Von Theo Sommer

Taipei, im April

Bis zur nächsten Insel sind es genau 2310 Meter. Durch das Scherenfernrohr ist ein Dorf auszumachen. Üppiges Grün rahmt es ein. Die Häuser drüben ähneln den Häusern hüben: aus Ziegelsteinen gebaut, die Dachfirste eigenartig geschweift. Ein paar Leute arbeiten am Strand. In der Lagune hinter der Insel kreuzen drei Dschunken. Ihre Bambussegel heben sich dunkel vom Küstengebirge ab, das im Dunst des Festlandes verschwimmt.

Aber plötzlich wummert irgendwo eine Kanone, einmal, zweimal, dreimal. Dann bricht drüben ein höllischer Lärm los. Denn ein Lautsprecher macht Propaganda. "Der Ostwind siegt über den Westwind", so tönt ein kommunistischer Hymnus über das Wasser. Danach meldet sich eine Frauenstimme, spitz und durchdringend, anklägerische Schärfe in dem chinesischen Singsang: "Ihr seid Lakaien des amerikanischen Monopolkapitalismus und Imperialismus!" Zehn Minuten lang speit der Lautsprecher wattstarke Propaganda, dann wieder eine volksdemokratische Hurra-Symphonie. Dann Stille. Vor mir scheppert der Wind im Stacheldrahtverhau.

Die Insel drüben heißt Tschia Ju und ist rotchinesisch; die Insel hüben heißt Kinmen auf Mandarin und gehört den Nationalchinesen. Die Welt kennt sie besser unter dem Namen, den sie im Dialekt der Provinz Fukier trägt: Quemoy.

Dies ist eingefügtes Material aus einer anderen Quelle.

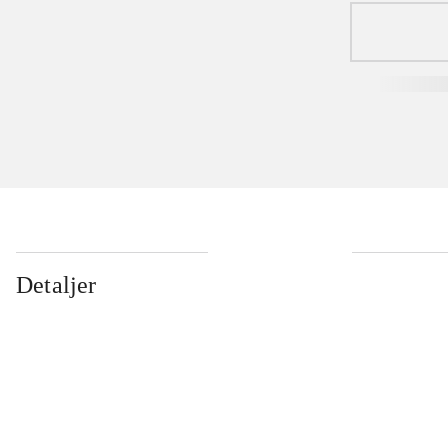
Detaljer
...
...
...
...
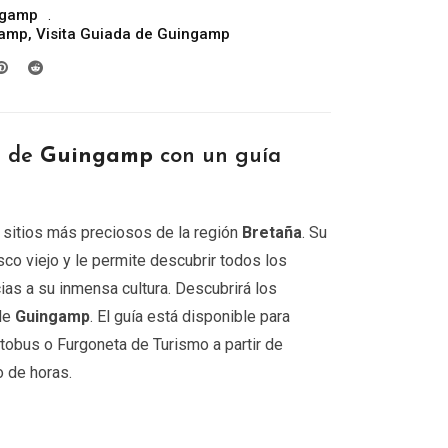
ngamp
precios:
gamp
,
Visita Guiada de Guingamp
desde
299.00€
hasta
809.00€
r de
Guingamp
con un guía
 sitios más preciosos de la región
Bretaña
. Su
asco viejo y le permite descubrir todos los
ias a su inmensa cultura. Descubrirá los
de
Guingamp
. El guía está disponible para
tobus o Furgoneta de Turismo a partir de
o de horas.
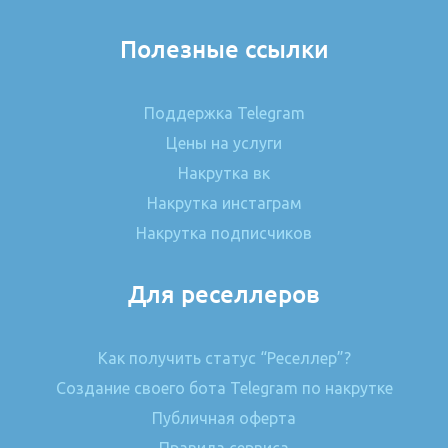
Полезные ссылки
Поддержка Telegram
Цены на услуги
Накрутка вк
Накрутка инстаграм
Накрутка подписчиков
Для реселлеров
Как получить статус “Реселлер”?
Создание своего бота Telegram по накрутке
Публичная оферта
Правила сервиса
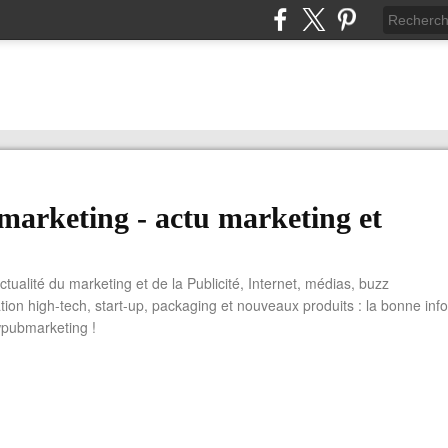
arketing - actu marketing et
actualité du marketing et de la Publicité, Internet, médias, buzz
tion high-tech, start-up, packaging et nouveaux produits : la bonne info
wpubmarketing !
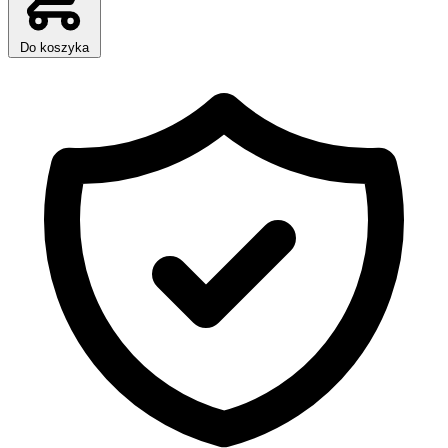
Do koszyka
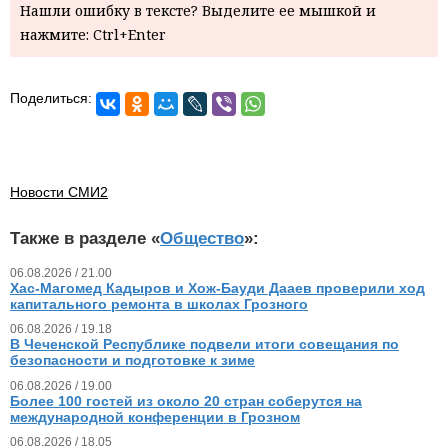
Нашли ошибку в тексте? Выделите ее мышкой и
нажмите: Ctrl+Enter
Поделиться:
Новости СМИ2
Также в разделе «
Общество
»:
06.08.2026 / 21.00
Хас-Магомед Кадыров и Хож-Бауди Дааев проверили ход
капитального ремонта в школах Грозного
06.08.2026 / 19.18
В Чеченской Республике подвели итоги совещания по
безопасности и подготовке к зиме
06.08.2026 / 19.00
Более 100 гостей из около 20 стран соберутся на
международной конференции в Грозном
06.08.2026 / 18.05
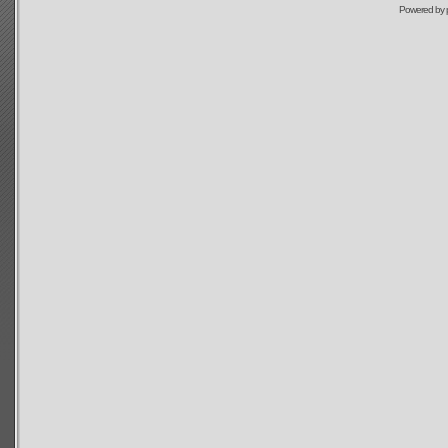
Powered by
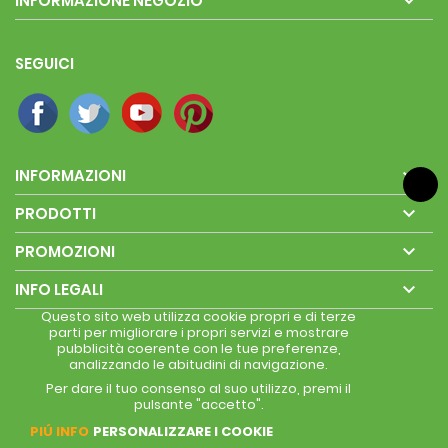

INFORMAZIONE NEGOZIO
SEGUICI

INFORMAZIONI

PRODOTTI

PROMOZIONI

INFO LEGALI
Questo sito web utilizza cookie propri e di terze
parti per migliorare i propri servizi e mostrare
pubblicità coerente con le tue preferenze,
analizzando le abitudini di navigazione.
Per dare il tuo consenso al suo utilizzo, premi il
pulsante "accetto".
PIÚ INFO
PERSONALIZZARE I COOKIE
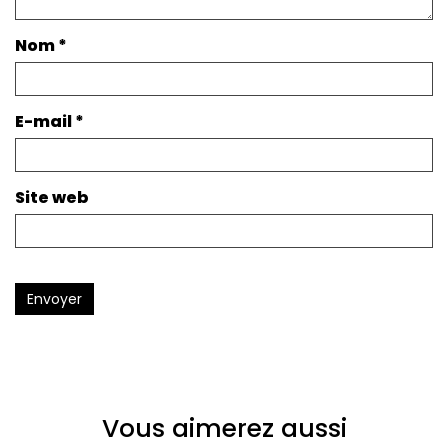
Nom
*
E-mail
*
Site web
Envoyer
Vous aimerez aussi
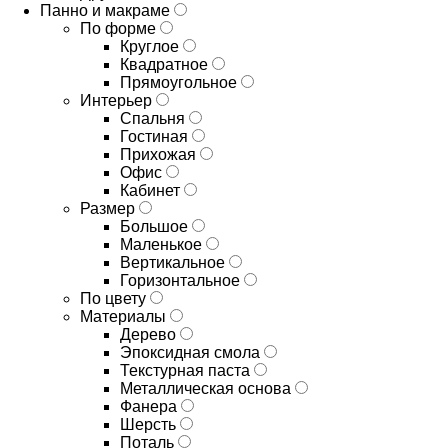
Панно и макраме
По форме
Круглое
Квадратное
Прямоугольное
Интерьер
Спальня
Гостиная
Прихожая
Офис
Кабинет
Размер
Большое
Маленькое
Вертикальное
Горизонтальное
По цвету
Материалы
Дерево
Эпоксидная смола
Текстурная паста
Металлическая основа
Фанера
Шерсть
Поталь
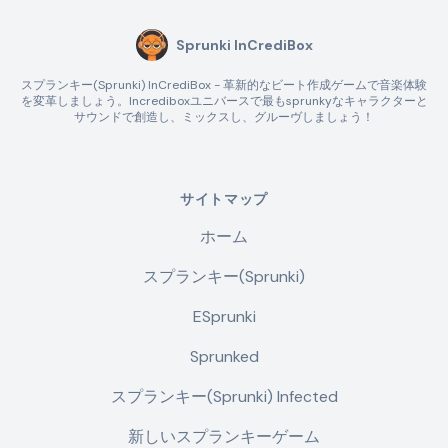
Sprunki InCrediBox
スプランキー(Sprunki) InCrediBox - 革新的なビート作成ゲームで音楽体験
を変革しましょう。Incrediboxユニバースで最もsprunkyなキャラクターと
サウンドで創造し、ミックスし、グルーヴしましょう！
サイトマップ
ホーム
スプランキー(Sprunki)
ESprunki
Sprunked
スプランキー(Sprunki) Infected
新しいスプランキーゲーム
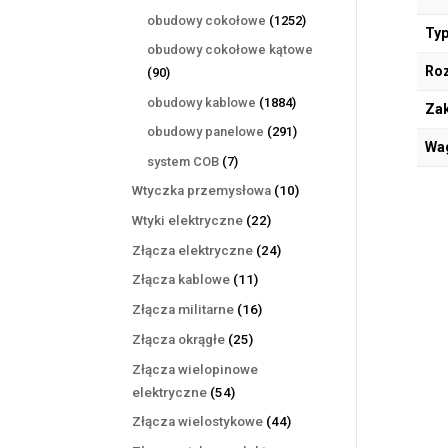
produktów
1252
obudowy cokołowe
1252
Typ
produkty
obudowy cokołowe kątowe
Ro
90
90
produktów
1884
obudowy kablowe
1884
Zak
produkty
291
obudowy panelowe
291
Wa
produktów
7
system COB
7
produktów
10
Wtyczka przemysłowa
10
produktów
22
Wtyki elektryczne
22
produkty
24
Złącza elektryczne
24
produkty
11
Złącza kablowe
11
produktów
16
Złącza militarne
16
produktów
25
Złącza okrągłe
25
produktów
Złącza wielopinowe
54
elektryczne
54
produkty
44
Złącza wielostykowe
44
produkty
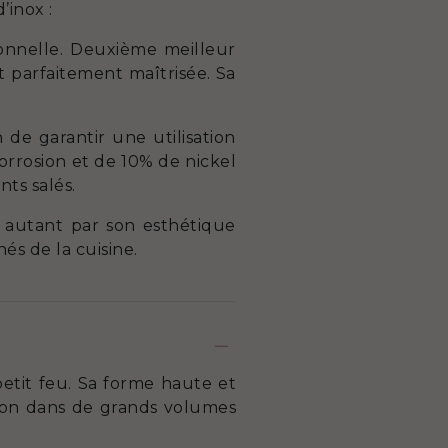
inox :
ionnelle. Deuxième meilleur
t parfaitement maîtrisée. Sa
 de garantir une utilisation
orrosion et de 10% de nickel
nts salés.
 autant par son esthétique
és de la cuisine.
petit feu. Sa forme haute et
sson dans de grands volumes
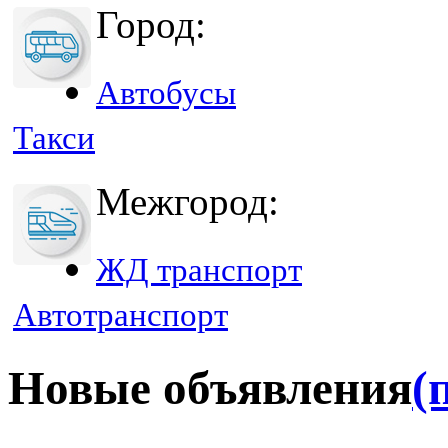
Город:
Автобусы
Такси
Межгород:
ЖД транспорт
Автотранспорт
Новые объявления
(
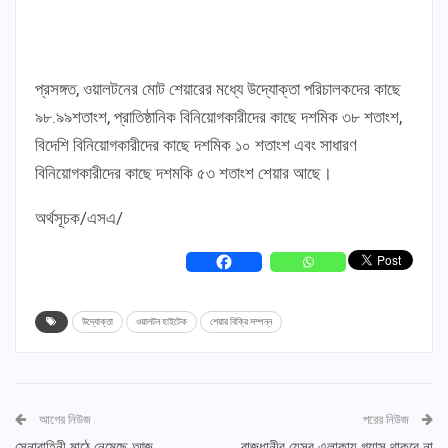
প্রসঙ্গত, ওয়ালটনের মোট শেয়ারের মধ্যে উদ্যোক্তা পরিচালকদের কাছে
৯৮.৯৯শতাংশ, প্রাতিষ্ঠানিক বিনিয়োগকারীদের কাছে দশমিক ৩৮ শতাংশ,
বিদেশি বিনিয়োগকারীদের কাছে দশমিক ১০ শতাংশ এবং সাধারণ
বিনিয়োগকারীদের কাছে দশমকি ৫৩ শতাংশ শেয়ার আছে।
অর্থসূচক/এসএ/
উদ্যোক্তা
ওয়ালটন হাইটেক
শেয়ার বিক্রি সম্পন্ন
আগের নিউজ
পরের নিউজ
সেনাবাহিনী মাঠে নেমেছে আজ
রাজধানীর যেসব এলাকায় গ্যাস থাকবে না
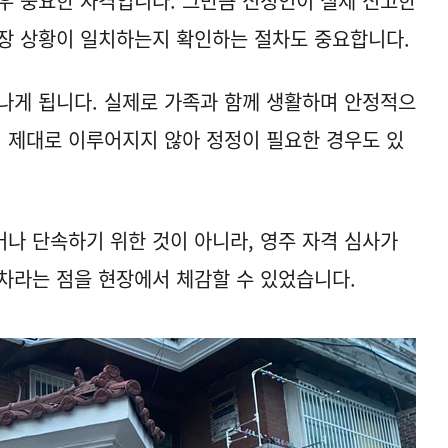
우 중요한 자격입니다. 그만큼 신청인이 실제 신고한
장 상황이 일치하는지 확인하는 절차도 중요합니다.
나게 됩니다. 실제로 가족과 함께 생활하며 안정적으
이 제대로 이루어지지 않아 정정이 필요한 경우도 있
나 단속하기 위한 것이 아니라, 영주 자격 심사가
차라는 점을 현장에서 체감할 수 있었습니다.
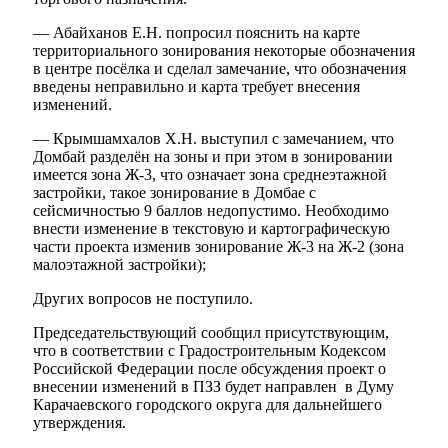
— Абайханов Е.Н. попросил пояснить на карте
территориального зонирования некоторые обозначения
в центре посёлка и сделал замечание, что обозначения
введены неправильно и карта требует внесения
изменений.
— Крымшамхалов Х.Н. выступил с замечанием, что
Домбай разделён на зоны и при этом в зонировании
имеется зона Ж-3, что означает зона среднеэтажной
застройки, такое зонирование в Домбае с
сейсмичностью 9 баллов недопустимо. Необходимо
внести изменение в текстовую и картографическую
части проекта изменив зонирование Ж-3 на Ж-2 (зона
малоэтажной застройки);
Других вопросов не поступило.
Председательствующий сообщил присутствующим,
что в соответствии с Градостроительным Кодексом
Российской Федерации после обсуждения проект о
внесении изменений в ПЗЗ будет направлен в Думу
Карачаевского городского округа для дальнейшего
утверждения.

Vor neun Jahren wurde Quemoy zuweilen in einem Atemzug mit Berlin genannt, und einige Krisenmonate lang sah es tatsächlich so aus, als werde hier der dritte Weltkrieg ausbrechen. Vom 23. August bis zum 6. Okotober 1958 feuerte die kommunistische Artillerie 474 900 Schuß auf das Eiland; an zwei Tagen im Juni 1960, als Präsident Eisenhower Taiwan besuchte, noch einmal 174 750; insgesamt bisher über eine Million Schuß. Mittlerweile ist längst wieder Ruhe eingekehrt, relative Ruhe jedenfalls. Es wird – welch ausgesprochen orientalische Finesse! – nur noch an ungeraden Tagen geschossen, und die 70 oder 80 Granaten, die dann fahrplanmäßig meist im gleichen Aufschlagbereich ankommen, sind fast durchweg mit Propaganda-Flugblättern gefüllt. Die Festung Kinmen hat kaum Schaden genommen – umgekehrt aber blieben wohl auch die achthundert Artilleriestellungen an der Festlandsküste unversehrt. Die feindlichen gelben Brüder haben sich im "Patt" eingerichtet.

Noch immer beeindruckt Quemoy als eine militärische Bastion, die ihresgleichen seit Verdun nicht gehabt hat. Rund 90 000 Mann sollen hier postiert sein. Die ganze Insel – 18 Kilometer lang, 3,5 Kilometer breit an der schmälsten Stelle – ist ein einziges System von ausbetonierten Maulwurfsgängen, Stollen, Kasematten, Unterständen, ein Gewirr von Laufgräben, Stacheldrahtverhauen und spanischen Reitern. In den 300 Meter hohen Berg Pei Tai-Wu Shan, einen Klotz aus massivem Granit, ist ein Tunnel von fünfeinhalb Kilometer Länge gesprengt worden; dort befinden sich die Munitionsbunker, die Befehlsstände, viele der Mannschaftsunterkünfte. Ein riesiges Auditorium (60 Meter lang, 18 Meter breit, 14 Meter hoch) bietet 1200 Menschen Platz; im Frieden gibt es dort täglich drei Kinovorstellungen, im Kriege würde diese Atlas Hall in ein Hospital verwandelt.